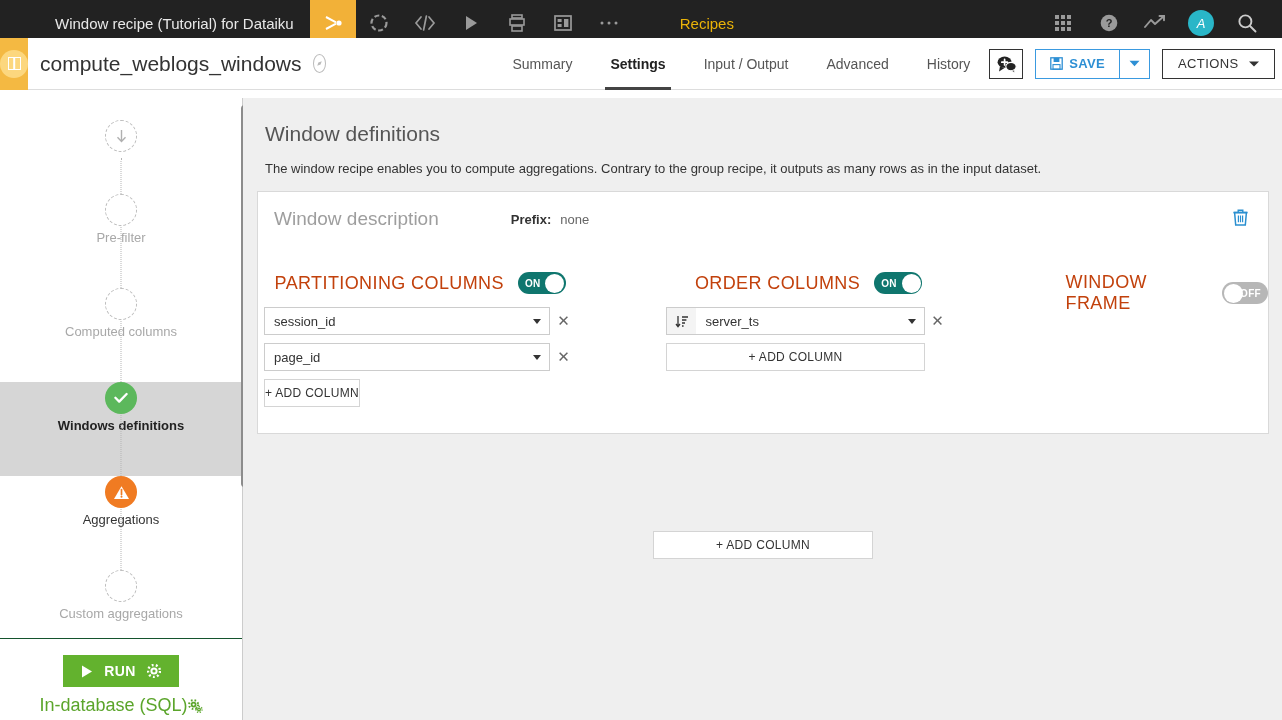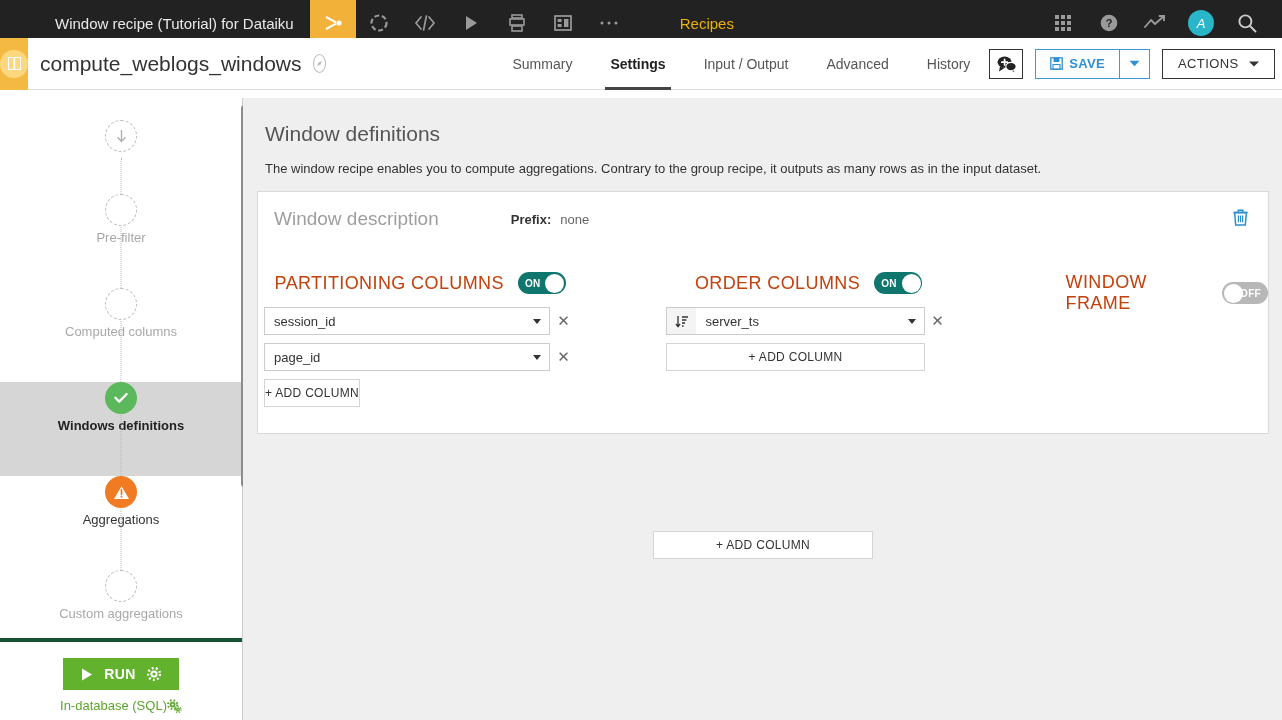--- a/index.html
+++ b/index.html
@@ -164,31 +164,31 @@
     text-align: center; white-space: nowrap;
   }
   .step-label.dark { color: #333333; }
   .step-label.bold { color: #222222; font-weight: bold; }
   .connector {
     position: absolute; left: 50%; transform: translateX(-50%);
     width: 0; border-left: 1.5px dotted #b5b5b5; z-index: 1;
   }
   .runbox {
     position: absolute; bottom: 0; left: 0; right: 0;
-    border-top: 4px solid #14532d;
+    border-top: 1px solid #14532d;
     padding-top: 16px; text-align: center; height: 82px;
   }
   .run-btn {
     display: inline-flex; align-items: center; gap: 11px;
     background: #63b22e; color: #ffffff;
     font-size: 14px; font-weight: bold; letter-spacing: 0.4px;
     padding: 8px 18px;
   }
   .engine-line {
-    margin-top: 8px; font-size: 13px; color: #5ba52b;
+    margin-top: 8px; font-size: 18px; color: #5ba52b;
     display: flex; align-items: center; justify-content: center; 
   }
   .sb-scroll {
     position: absolute; top: 7px; right: -6px;
     width: 7px; height: 382px; background: #8c8c8c; border-radius: 4px;
   }
 
   
   .main {
     position: absolute; top: 98px; left: 243px;

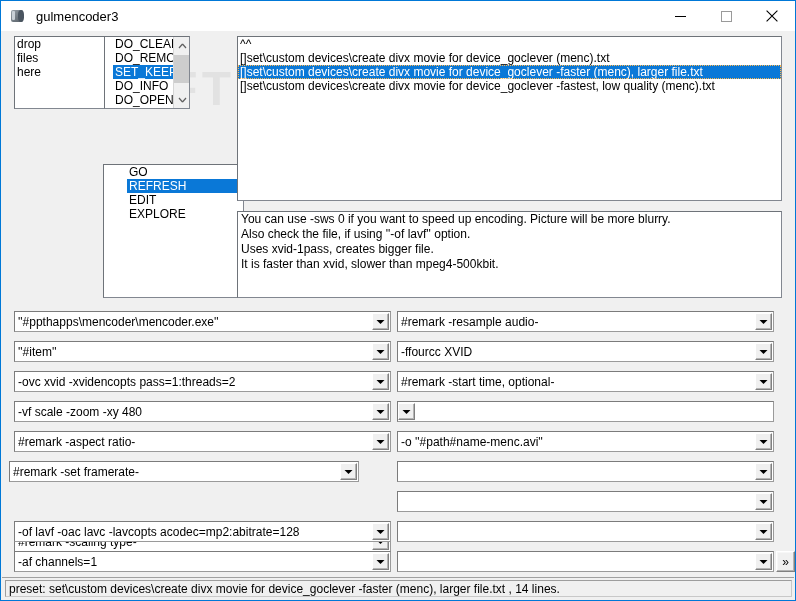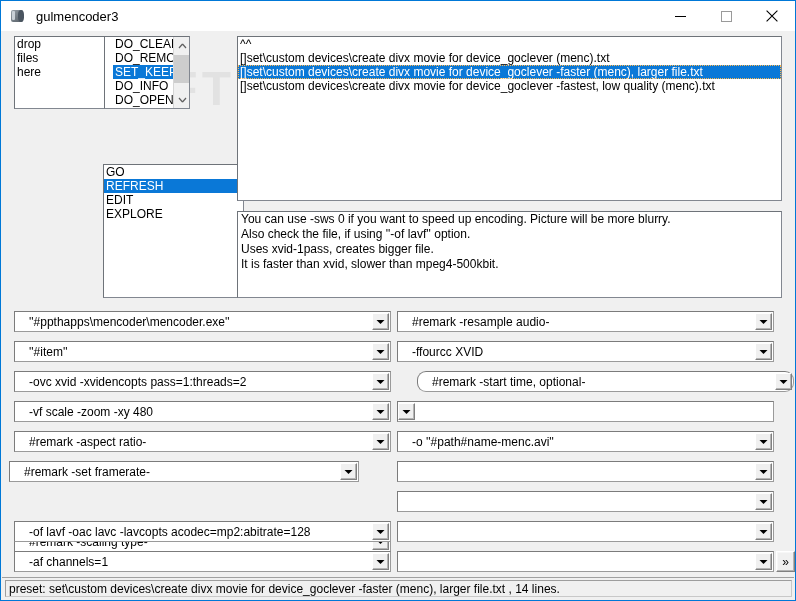--- a/index.html
+++ b/index.html
@@ -142,21 +142,21 @@
     border: 1px solid #9a9a9a;
     border-top-color: #7b7b7b;
     border-left-color: #7b7b7b;
     display: flex;
     align-items: center;
   }
   .combo .cb-text {
     flex: 1;
     font-size: 12px;
     color: #000;
-    padding-left: 14px;
+    padding-left: 3px;
     white-space: nowrap;
     overflow: hidden;
   }
   .combo .cb-arrow {
     width: 17px;
     height: 17px;
     margin-right: 1px;
     box-sizing: border-box;
     background: #f0f0f0;
     border: 1px solid #ffffff;
@@ -304,21 +304,21 @@
       </div>
       <div class="thumb"></div>
       <div class="arrow down">
         <svg width="9" height="6" viewBox="0 0 9 6">
           <path d="M4.5 5 L8 1 M4.5 5 L1 1" stroke="#606060" stroke-width="1.2" fill="none"></path>
         </svg>
       </div>
     </div>
   </div>
 
-  <div class="listbox" id="action-list" style="left:102px; top:163px; width:141px; height:134px;">
+  <div class="listbox" id="action-list" style="left:102px; top:163px; width:141px; height:134px;padding-left:23px;">
     <div class="lb-item">GO</div>
     <div class="lb-item sel">REFRESH</div>
     <div class="lb-item">EDIT</div>
     <div class="lb-item">EXPLORE</div>
   </div>
 
   <div class="listbox" id="preset-list" style="left:236px; top:35px; width:545px; height:165px;">
     <div class="lb-item">^^</div>
     <div class="lb-item">[]set\custom devices\create divx movie  for device_goclever (menc).txt</div>
     <div class="lb-item sel focus">[]set\custom devices\create divx movie  for device_goclever -faster (menc), larger file.txt</div>
@@ -414,21 +414,21 @@
     </div>
   </div>
   <div class="combo" style="left:396px; top:340px; width:377px;">
     <div class="cb-text">-ffourcc XVID</div>
     <div class="cb-arrow">
       <svg width="9" height="6" viewBox="0 0 9 6">
           <path d="M0.5 1 L4.5 5 L8.5 1 Z" fill="#000"></path>
         </svg>
     </div>
   </div>
-  <div class="combo" style="left:416px; top:370px; width:377px;border-radius:9px;">
+  <div class="combo" style="left:396px; top:370px; width:377px;">
     <div class="cb-text">#remark -start time, optional-</div>
     <div class="cb-arrow">
       <svg width="9" height="6" viewBox="0 0 9 6">
           <path d="M0.5 1 L4.5 5 L8.5 1 Z" fill="#000"></path>
         </svg>
     </div>
   </div>
   <div class="combo" style="left:396px; top:400px; width:377px;">
     <div class="cb-arrow">
       <svg width="9" height="6" viewBox="0 0 9 6">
○ ○ ○ ○ ○ ○ ○
**The task:**
Output the records exactly, pictures excluded.

**Response for this exercise:**
--- a/index.html
+++ b/index.html
@@ -164,31 +164,31 @@
     text-align: center; white-space: nowrap;
   }
   .step-label.dark { color: #333333; }
   .step-label.bold { color: #222222; font-weight: bold; }
   .connector {
     position: absolute; left: 50%; transform: translateX(-50%);
     width: 0; border-left: 1.5px dotted #b5b5b5; z-index: 1;
   }
   .runbox {
     position: absolute; bottom: 0; left: 0; right: 0;
-    border-top: 4px solid #14532d;
+    border-top: 1px solid #14532d;
     padding-top: 16px; text-align: center; height: 82px;
   }
   .run-btn {
     display: inline-flex; align-items: center; gap: 11px;
     background: #63b22e; color: #ffffff;
     font-size: 14px; font-weight: bold; letter-spacing: 0.4px;
     padding: 8px 18px;
   }
   .engine-line {
-    margin-top: 8px; font-size: 13px; color: #5ba52b;
+    margin-top: 8px; font-size: 18px; color: #5ba52b;
     display: flex; align-items: center; justify-content: center; 
   }
   .sb-scroll {
     position: absolute; top: 7px; right: -6px;
     width: 7px; height: 382px; background: #8c8c8c; border-radius: 4px;
   }
 
   
   .main {
     position: absolute; top: 98px; left: 243px;

--- a/index.html
+++ b/index.html
@@ -142,21 +142,21 @@
     border: 1px solid #9a9a9a;
     border-top-color: #7b7b7b;
     border-left-color: #7b7b7b;
     display: flex;
     align-items: center;
   }
   .combo .cb-text {
     flex: 1;
     font-size: 12px;
     color: #000;
-    padding-left: 14px;
+    padding-left: 3px;
     white-space: nowrap;
     overflow: hidden;
   }
   .combo .cb-arrow {
     width: 17px;
     height: 17px;
     margin-right: 1px;
     box-sizing: border-box;
     background: #f0f0f0;
     border: 1px solid #ffffff;
@@ -304,21 +304,21 @@
       </div>
       <div class="thumb"></div>
       <div class="arrow down">
         <svg width="9" height="6" viewBox="0 0 9 6">
           <path d="M4.5 5 L8 1 M4.5 5 L1 1" stroke="#606060" stroke-width="1.2" fill="none"></path>
         </svg>
       </div>
     </div>
   </div>
 
-  <div class="listbox" id="action-list" style="left:102px; top:163px; width:141px; height:134px;">
+  <div class="listbox" id="action-list" style="left:102px; top:163px; width:141px; height:134px;padding-left:23px;">
     <div class="lb-item">GO</div>
     <div class="lb-item sel">REFRESH</div>
     <div class="lb-item">EDIT</div>
     <div class="lb-item">EXPLORE</div>
   </div>
 
   <div class="listbox" id="preset-list" style="left:236px; top:35px; width:545px; height:165px;">
     <div class="lb-item">^^</div>
     <div class="lb-item">[]set\custom devices\create divx movie  for device_goclever (menc).txt</div>
     <div class="lb-item sel focus">[]set\custom devices\create divx movie  for device_goclever -faster (menc), larger file.txt</div>
@@ -414,21 +414,21 @@
     </div>
   </div>
   <div class="combo" style="left:396px; top:340px; width:377px;">
     <div class="cb-text">-ffourcc XVID</div>
     <div class="cb-arrow">
       <svg width="9" height="6" viewBox="0 0 9 6">
           <path d="M0.5 1 L4.5 5 L8.5 1 Z" fill="#000"></path>
         </svg>
     </div>
   </div>
-  <div class="combo" style="left:416px; top:370px; width:377px;border-radius:9px;">
+  <div class="combo" style="left:396px; top:370px; width:377px;">
     <div class="cb-text">#remark -start time, optional-</div>
     <div class="cb-arrow">
       <svg width="9" height="6" viewBox="0 0 9 6">
           <path d="M0.5 1 L4.5 5 L8.5 1 Z" fill="#000"></path>
         </svg>
     </div>
   </div>
   <div class="combo" style="left:396px; top:400px; width:377px;">
     <div class="cb-arrow">
       <svg width="9" height="6" viewBox="0 0 9 6">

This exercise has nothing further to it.